:: SOURCE DOCUMENT
Leopold Trepper was born to a Jewish family on February 23, 1904, in Nowy Targ, Poland (part of Austria-Hungary in that time). His family moved to Vienna, Austria, when he was child. After the October Revolution he joined the Bolsheviks and worked in the Galician mines. In 1923 he organized a strike in Cracow and was imprisoned for eight months.

Trepper moved from Poland to Palestine in 1924 as a member of Hashomer Hatzair. He joined the Palestine Communist Party and worked against the British forces in Palestine. He was identified as a communist agent and expelled in 1929. He went to France and worked for an underground political organization called Rabcors until French intelligence broke it up in 1932. Trepper escaped to Moscow and worked as an GRU (Soviet) agent for the next six years, traveling between Moscow and Paris. He escaped the Stalinist purges with support from Russian Military intelligence, one of the few forces still relatively immune from Stalin's influence and where the influence of old Bolsheviks remained strong.

In 1938 Trepper was sent to organize and coordinate an intelligence network in Nazi-occupied Europe, based in Belgium. The Nazis named it the Red Orchestra (Die Rote Kapelle). Prior to the beginning of German attacks on Soviet Union, he sent information about German troops transferred from other fronts to Operation Barbarossa through a Soviet military attaché in Vichy France. Eventually the Gestapo uncovered the network and Trepper fled to France.

In France Trepper created another network, but eventually the Abwehr tracked him down. They arrested Trepper on November 16, 1942, from a dentist's chair. The Gestapo did not force him to betray most of his contacts but treated him friendly because they tried to run him as a double agent in Paris but the GRU eventually figured out that he had been turned because Trepper managed to inform them by secret hints within his communications.

Eventually in 1943, Trepper managed to escape and went underground. He emerged with the French Resistance after the liberation of Paris. He later claimed that he had managed to contact the French communist resistance during his imprisonment by Germans.

The Soviets took him to Russia but instead of rewarding him, they locked him up in Lubyanka prison. He vigorously defended his position and avoided execution for unknown reasons but remained in prison until 1955. Before that he was personally interrogated by NKVD-chief Viktor Abakumov. After his release he returned to Poland and to his wife and three sons. He became a head of the Jewish Cultural Society.

After the Six Day War, anti-semitism increased in Poland and Trepper decided to try to immigrate to Israel. Initially the Polish government refused permission until international protests forced Poland to allow a number of Jews to leave for Israel. He settled in Jerusalem in 1974. In 1975 he published his autobiography, The Great Game. A few years before, a book about the Red Orchestra, containing interviews with both Russians and Nazis had appeared, written by Gilles Perrault.

Leopold Trepper died - a convinced communist revolutionary - in Jerusalem in 1982. His funeral was accompanied by the presence of the highest echelon of the Israeli army, including defence minister Ariel Sharon.

Page 409 Epilogue to the Great Game by Leopold Trepper, "I do not regret the commitment of my youth, I do not regret the paths I have taken. In Denmark, in the fall of 1973, a young man asked me in a public meeting, "Havent you sacrificed you life for nothing?" I replied, "No". "No" on one condition: that people understand the lesson of my life as a communist and a revolutionary, And do not turn themselves over to a deified party."
::::
:: INFORMATION PROVIDED
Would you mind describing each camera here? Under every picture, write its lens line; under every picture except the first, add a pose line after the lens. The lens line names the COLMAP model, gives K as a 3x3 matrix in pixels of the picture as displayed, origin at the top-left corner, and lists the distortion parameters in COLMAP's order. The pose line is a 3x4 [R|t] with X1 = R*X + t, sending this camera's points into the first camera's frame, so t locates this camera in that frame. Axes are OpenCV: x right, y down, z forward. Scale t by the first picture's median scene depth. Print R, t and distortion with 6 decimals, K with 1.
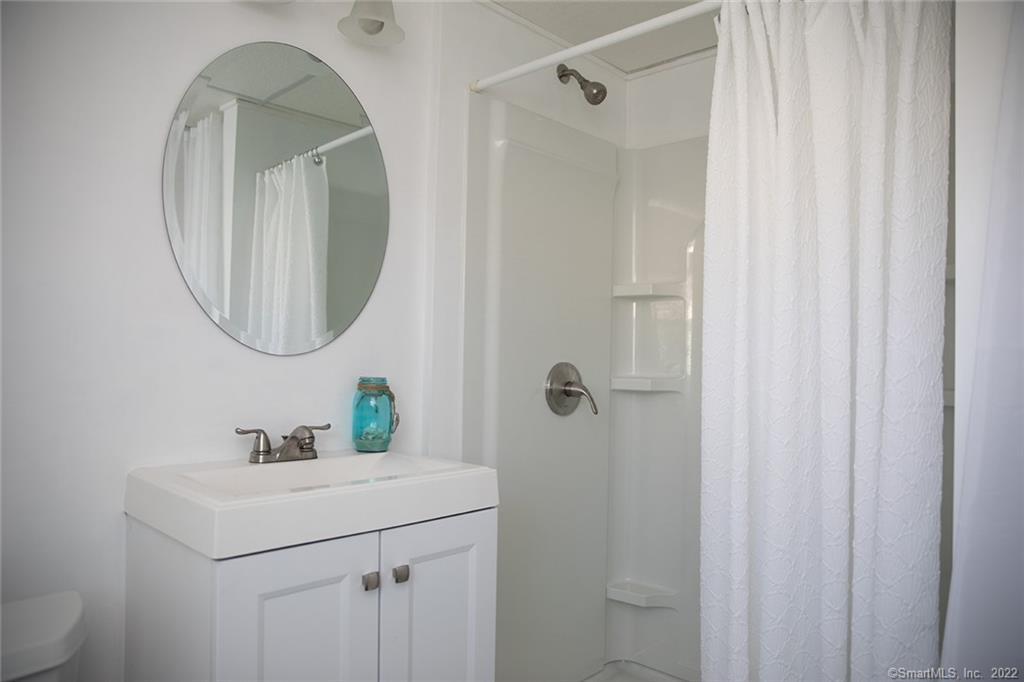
::::
:: INFORMATION PROVIDED
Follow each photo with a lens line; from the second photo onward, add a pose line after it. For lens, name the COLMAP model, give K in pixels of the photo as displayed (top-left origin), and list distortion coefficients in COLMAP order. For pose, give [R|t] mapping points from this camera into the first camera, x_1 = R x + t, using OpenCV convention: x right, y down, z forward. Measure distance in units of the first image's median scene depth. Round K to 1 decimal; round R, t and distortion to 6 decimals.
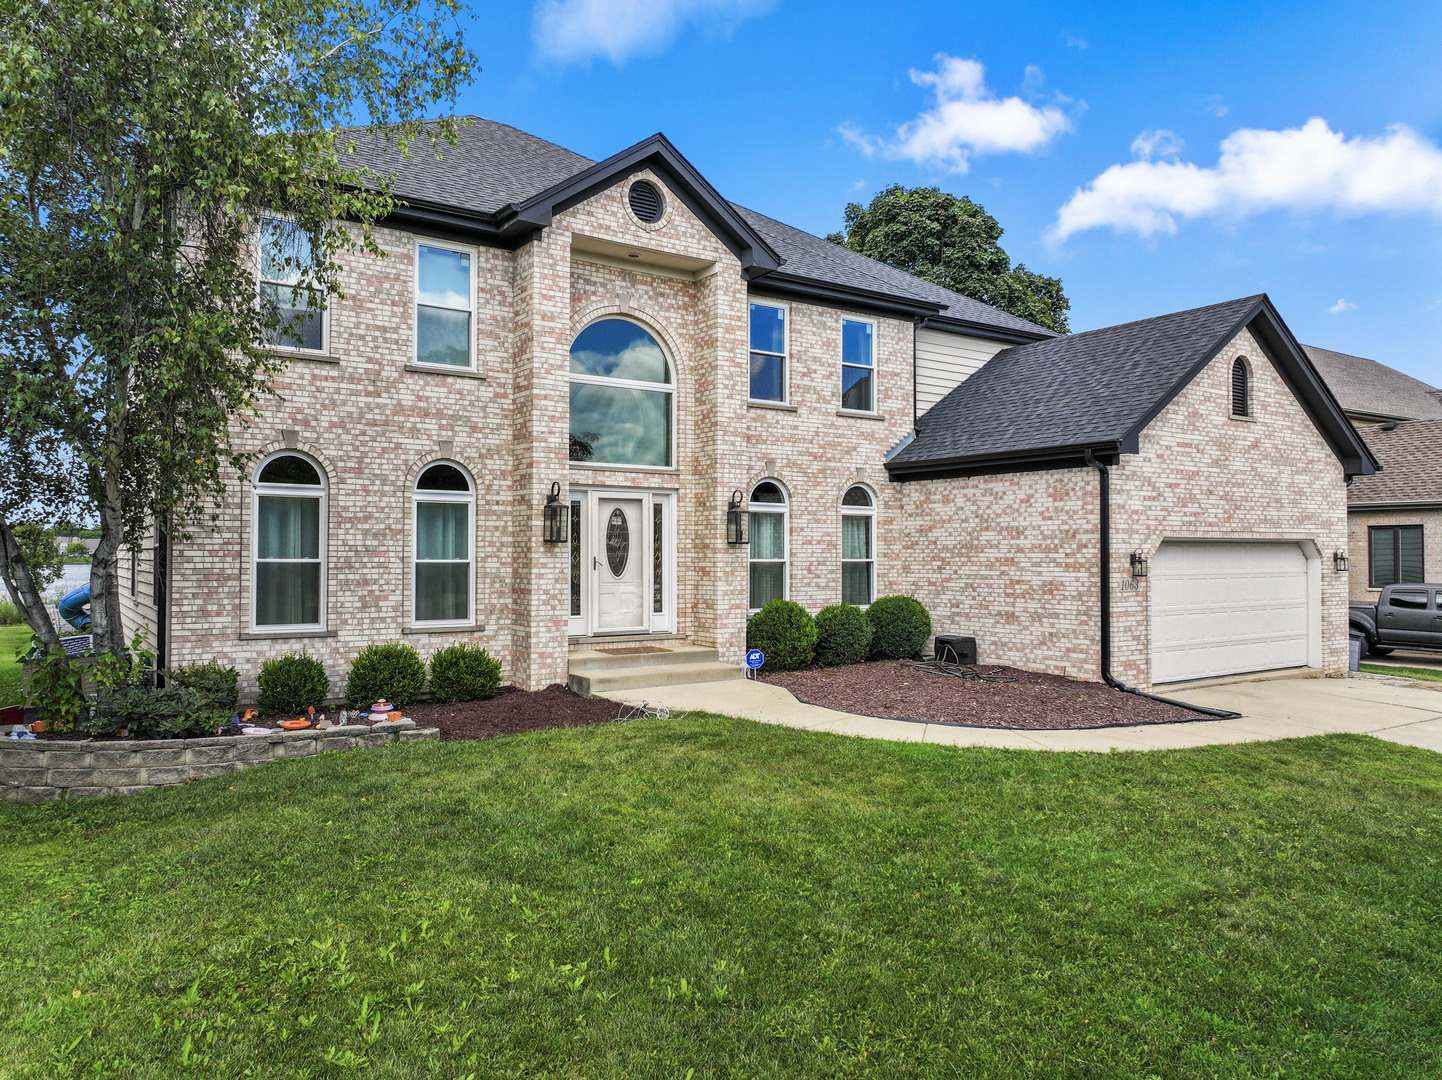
::::
:: INFORMATION PROVIDED
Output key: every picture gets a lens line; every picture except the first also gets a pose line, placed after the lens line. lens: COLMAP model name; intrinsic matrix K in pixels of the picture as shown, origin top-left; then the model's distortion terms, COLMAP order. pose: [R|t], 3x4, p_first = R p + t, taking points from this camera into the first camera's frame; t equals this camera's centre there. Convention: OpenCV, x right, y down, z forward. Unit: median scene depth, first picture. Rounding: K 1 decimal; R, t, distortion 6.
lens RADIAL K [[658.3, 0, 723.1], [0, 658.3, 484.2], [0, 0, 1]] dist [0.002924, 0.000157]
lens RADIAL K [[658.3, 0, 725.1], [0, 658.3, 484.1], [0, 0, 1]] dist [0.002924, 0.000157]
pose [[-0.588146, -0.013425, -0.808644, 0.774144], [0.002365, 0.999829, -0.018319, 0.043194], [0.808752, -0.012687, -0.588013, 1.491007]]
::::
• QUESTIONS:
a: From the text on Leopold Trepper, reproduce word for word the part that opens with the words containing "In 1938 Trepper" and closes with "within his communications.".
b: Answer these questions using the text on Leopold Trepper:
(i) In what town was Trepper born?
(ii) On what date was he arrested in France?
(iii) In what year did he publish his autobiography, and what was its title?

• TASK-BY-TASK ANSWERS:
a:
In 1938 Trepper was sent to organize and coordinate an intelligence network in Nazi-occupied Europe, based in Belgium. The Nazis named it the Red Orchestra (Die Rote Kapelle). Prior to the beginning of German attacks on Soviet Union, he sent information about German troops transferred from other fronts to Operation Barbarossa through a Soviet military attaché in Vichy France. Eventually the Gestapo uncovered the network and Trepper fled to France.

In France Trepper created another network, but eventually the Abwehr tracked him down. They arrested Trepper on November 16, 1942, from a dentist's chair. The Gestapo did not force him to betray most of his contacts but treated him friendly because they tried to run him as a double agent in Paris but the GRU eventually figured out that he had been turned because Trepper managed to inform them by secret hints within his communications.

b:
(i) Nowy Targ, Poland
(ii) November 16, 1942
(iii) 1975; The Great Game